According to Stevenson, Entrapta "sees humanity in everything" and had "lots of robot boyfriends and girlfriends", along with her relationship with the ship, Darla, in "some capacity".

===In other media===
Entrapta appears in the Robot Chicken episode "Slaughterhouse on the Prairie", voiced by Robin Tunney. She accompanies Catra and Scorpia into attacking Castle Bright Moon.

==Reception==
Entrapta in She-Ra and the Princesses of Power received generally positive reception from critics. Erin Wilhelm of Bleeding Cool was critical of Entrapta, calling her a "dangerous villain", saying that her actions are not "consistent with science" and that she uses discovery and science "to justify her own selfish motivations." Tracy Brown contrasted this, arguing that Entrapta's "affinity for science separates her from most of the other characters on the show", and said that Entrapta sees a "kindred spirit" in Hordak, and stays with the Horde because they have "accepted and nurtured her scientific drive." She also quoted her voice actress as calling Entrapta an "insatiable workaholic" who has more than "genius level intelligence" but is not very "socially savvy" and Stevenson describes Entrapta as a character which has a "very deep need to be loved and accepted" but she wants people to "love her for who she is", and does not see the Horde and the Rebellion as on "opposite sides".

Brandon Zachary of CBR describes Entrapta as having a "surprisingly sweet relationship" with Hordak, her lab partner, and says that Entrapta is a "brilliant inventor" who brings out the humanity within Hordak.

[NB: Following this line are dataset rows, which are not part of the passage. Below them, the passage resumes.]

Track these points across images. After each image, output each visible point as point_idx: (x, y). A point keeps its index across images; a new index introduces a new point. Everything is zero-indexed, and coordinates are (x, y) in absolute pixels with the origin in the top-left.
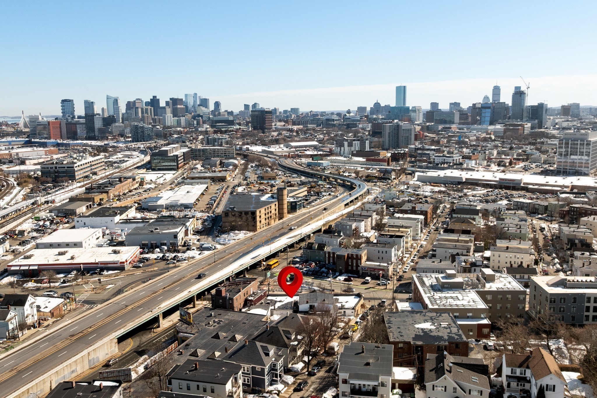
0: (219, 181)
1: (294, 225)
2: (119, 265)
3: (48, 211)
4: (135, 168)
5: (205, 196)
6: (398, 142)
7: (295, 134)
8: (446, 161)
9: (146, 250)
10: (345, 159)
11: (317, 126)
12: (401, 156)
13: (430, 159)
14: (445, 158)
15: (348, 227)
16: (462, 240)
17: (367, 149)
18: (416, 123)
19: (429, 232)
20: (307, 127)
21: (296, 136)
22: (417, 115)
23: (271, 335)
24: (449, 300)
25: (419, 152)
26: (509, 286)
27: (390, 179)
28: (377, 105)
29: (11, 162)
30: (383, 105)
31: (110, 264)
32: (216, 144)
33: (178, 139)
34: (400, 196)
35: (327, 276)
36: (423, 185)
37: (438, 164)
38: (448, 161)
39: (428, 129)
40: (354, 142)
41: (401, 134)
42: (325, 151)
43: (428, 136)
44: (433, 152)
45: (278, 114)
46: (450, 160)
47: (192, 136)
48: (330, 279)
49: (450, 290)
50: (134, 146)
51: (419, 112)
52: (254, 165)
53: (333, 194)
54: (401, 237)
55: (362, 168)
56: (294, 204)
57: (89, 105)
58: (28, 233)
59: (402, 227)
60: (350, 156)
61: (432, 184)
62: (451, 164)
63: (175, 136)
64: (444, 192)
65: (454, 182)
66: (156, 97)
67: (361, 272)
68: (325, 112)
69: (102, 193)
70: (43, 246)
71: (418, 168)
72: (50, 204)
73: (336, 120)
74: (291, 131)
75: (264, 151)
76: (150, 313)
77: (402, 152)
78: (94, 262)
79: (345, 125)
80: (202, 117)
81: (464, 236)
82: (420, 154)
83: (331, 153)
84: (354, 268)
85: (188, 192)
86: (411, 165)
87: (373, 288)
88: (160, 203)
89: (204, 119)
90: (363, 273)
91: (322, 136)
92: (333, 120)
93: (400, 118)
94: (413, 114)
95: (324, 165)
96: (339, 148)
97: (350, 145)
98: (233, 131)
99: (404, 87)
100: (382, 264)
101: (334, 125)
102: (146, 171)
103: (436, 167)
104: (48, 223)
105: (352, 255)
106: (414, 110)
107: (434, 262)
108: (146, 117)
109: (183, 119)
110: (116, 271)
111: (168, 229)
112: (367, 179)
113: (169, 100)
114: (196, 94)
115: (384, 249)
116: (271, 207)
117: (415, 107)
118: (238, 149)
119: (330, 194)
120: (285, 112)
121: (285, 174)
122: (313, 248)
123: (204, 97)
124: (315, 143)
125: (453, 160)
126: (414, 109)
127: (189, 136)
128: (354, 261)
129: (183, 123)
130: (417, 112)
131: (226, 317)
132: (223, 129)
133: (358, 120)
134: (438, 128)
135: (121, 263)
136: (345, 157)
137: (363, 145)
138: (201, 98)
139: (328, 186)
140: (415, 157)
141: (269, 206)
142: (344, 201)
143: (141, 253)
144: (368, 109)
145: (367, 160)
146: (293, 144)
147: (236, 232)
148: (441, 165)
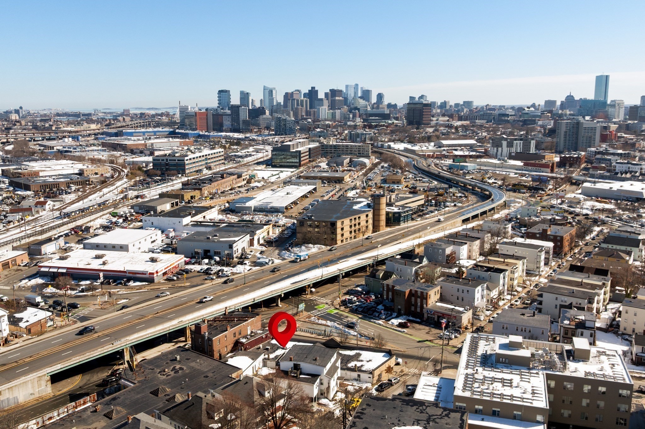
0: (336, 182)
1: (378, 243)
2: (147, 276)
3: (130, 207)
4: (255, 164)
5: (308, 199)
6: (576, 143)
7: (453, 131)
8: (631, 170)
9: (193, 261)
10: (498, 162)
11: (487, 122)
12: (573, 160)
13: (611, 166)
14: (630, 165)
15: (440, 251)
16: (588, 284)
17: (533, 150)
18: (614, 120)
19: (559, 266)
20: (475, 122)
21: (453, 133)
22: (617, 110)
23: (190, 408)
24: (495, 384)
25: (599, 156)
26: (608, 372)
27: (544, 191)
28: (570, 98)
29: (141, 152)
30: (577, 98)
31: (138, 273)
32: (358, 139)
33: (320, 134)
34: (542, 213)
35: (378, 317)
36: (585, 200)
37: (617, 173)
38: (633, 170)
39: (628, 129)
40: (515, 142)
41: (582, 133)
42: (479, 152)
43: (623, 137)
44: (616, 157)
45: (448, 107)
46: (637, 168)
47: (337, 131)
48: (380, 322)
49: (507, 367)
50: (271, 140)
51: (619, 107)
52: (386, 165)
53: (460, 205)
54: (501, 271)
55: (516, 174)
56: (397, 215)
57: (245, 96)
58: (95, 230)
59: (512, 257)
60: (506, 158)
61: (599, 199)
62: (638, 174)
63: (318, 130)
64: (610, 211)
65: (631, 198)
66: (314, 88)
67: (426, 316)
68: (504, 106)
69: (195, 189)
70: (90, 247)
71: (590, 177)
72: (139, 199)
73: (511, 115)
74: (450, 127)
75: (406, 150)
76: (111, 345)
77: (575, 156)
78: (122, 269)
79: (521, 121)
80: (359, 109)
81: (595, 277)
82: (597, 159)
83: (486, 154)
84: (419, 310)
85: (288, 194)
86: (584, 172)
87: (430, 341)
88: (248, 204)
89: (361, 112)
90: (428, 317)
91: (485, 134)
92: (508, 115)
93: (594, 113)
94: (611, 110)
95: (469, 169)
96: (495, 149)
97: (510, 145)
98: (384, 126)
99: (607, 77)
100: (457, 308)
101: (508, 121)
102: (266, 168)
103: (614, 176)
104: (121, 220)
105: (416, 291)
106: (614, 105)
107: (523, 315)
108: (300, 110)
109: (338, 112)
110: (144, 283)
111: (230, 237)
112: (514, 188)
113: (328, 91)
114: (357, 85)
115: (466, 288)
116: (359, 218)
117: (614, 101)
118: (380, 146)
119: (455, 205)
120: (457, 105)
121: (415, 177)
122: (377, 276)
123: (366, 88)
124: (472, 142)
125: (641, 169)
126: (613, 103)
127: (334, 130)
128: (419, 300)
129: (338, 117)
130: (617, 107)
131: (193, 364)
132: (373, 124)
133: (538, 116)
134: (641, 127)
135: (150, 274)
136: (499, 160)
137: (527, 145)
138: (364, 89)
139: (460, 195)
140: (592, 163)
141: (357, 217)
142: (464, 215)
143: (187, 263)
144: (558, 103)
145: (525, 164)
146: (445, 142)
147: (311, 245)
148: (622, 174)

Vivian Kane of The Mary Sue says that unlike She-Ra: Princess of Power where Entrapta was "a full-on bad guy", she gets more character development in She-Ra and the Princesses of Power, serving as positive "representation for girls and women in STEM fields", while arguing that her story raises "issues of scientific ethics". Beth Elderkin of Gizmodo described Entrapta as a chaotic neutral character, more developed than in She-Ra: Princess of Power or later versions, who only cares "about the pursuit of knowledge" and often makes morally ambiguous choices. Elderkin also argued that Entrapta is "adorable...frustrating, and...so naive it's dangerous" as a villain who doesn't think she is a villain. Caitlin Chappell of CBR praised the series for "better represent[ing] the autistic community" and argued that Entrapta sees her imperfections, and those that others have, as "beautiful." She also said that Entrapta is a "wonderful role model" and a "strong character" who stays true to herself throughout the show.